After the attacks on 9/11, Access Islam, an educational program marketed to public elementary and middle school students, was created to provide a “fuller understanding of Muslims the world over.” Lesson plans combine PBS videos, handouts, and other classroom tools for fourth through eighth grade students in participating locations. They describe the pillars of Islam, Muslim American life, women in Islam, and sacred texts — altogether providing a comprehensive guide to the religion.
According to CAN, the DOE funds and supports the indoctrination of Islam, because the Access Islam website still lists the DOE as a funder.

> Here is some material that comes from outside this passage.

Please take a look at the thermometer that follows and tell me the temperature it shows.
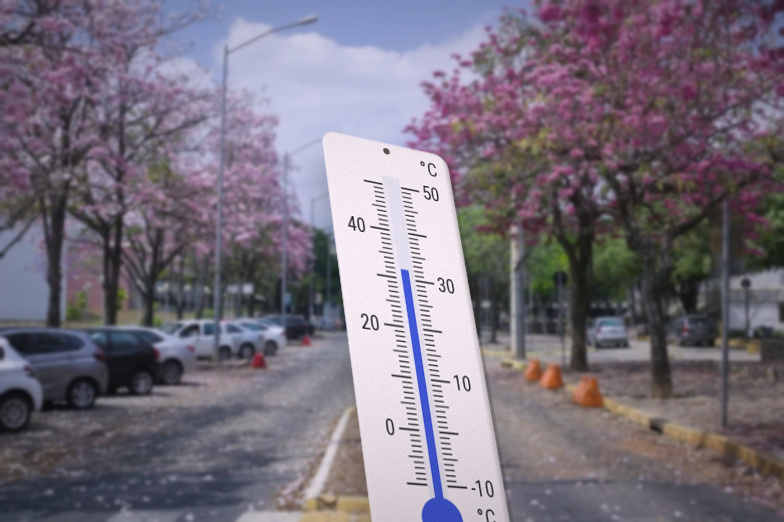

CAN also takes issue with the lack of comparable lesson plans for other religions, and is ready to take legal action.
“We demand that you immediately remove all such promoted lesson plans from the publicly funded web sites and immediately cease spending public funds on the promotion of the Islamic religion in this or any other manner,” it wrote in a letter submitted to Secretary of Education Betsy Devos on March 28. The group also demanded that DeVos publicly condemn the program as a rejection of the Constitution.
If the DOE does not comply within 60 days, CAN plans to file a federal lawsuit.
“Can anyone imagine The Lord’s Prayer recited in a classroom?” Founder and President Martin Mawyer said in a statement on CAN’s website. “Or students taught that the Bible is the inspired, infallible final Word of God? Or displaying the Christian cross in the school classroom? Or lesson plans that encourage students to pray to Jesus Christ? It’s out of the question! Christ, the Bible, the cross and Christian prayer were thrown out our public schools decades ago.”
But experts on indoctrination flat out deny that Access Islam is, in fact, an indoctrination tool. Moreover, the DOE is not funding it.
During FY 2005, the DOE, under the Bush administration, offered $166,000 in grant money that went towards the project, and another $8,000 in 2006. The agency hasn’t offered additional funds since, and a DOE spokesman reportedly told World Net Daily that the grant actually went to the Educational Broadcasting Corporation at the time. The money was then funneled into Access Islam.
A federal lawsuit against the DOE over outdated information could lead to a costly legal battle at the expense of American taxpayers. Removing existing educational materials about Islam would also deprive students of the opportunity to learn about the fastest growing religion in the world, at a time when violent Islamophobia — largely predicated on misunderstanding — is on the rise.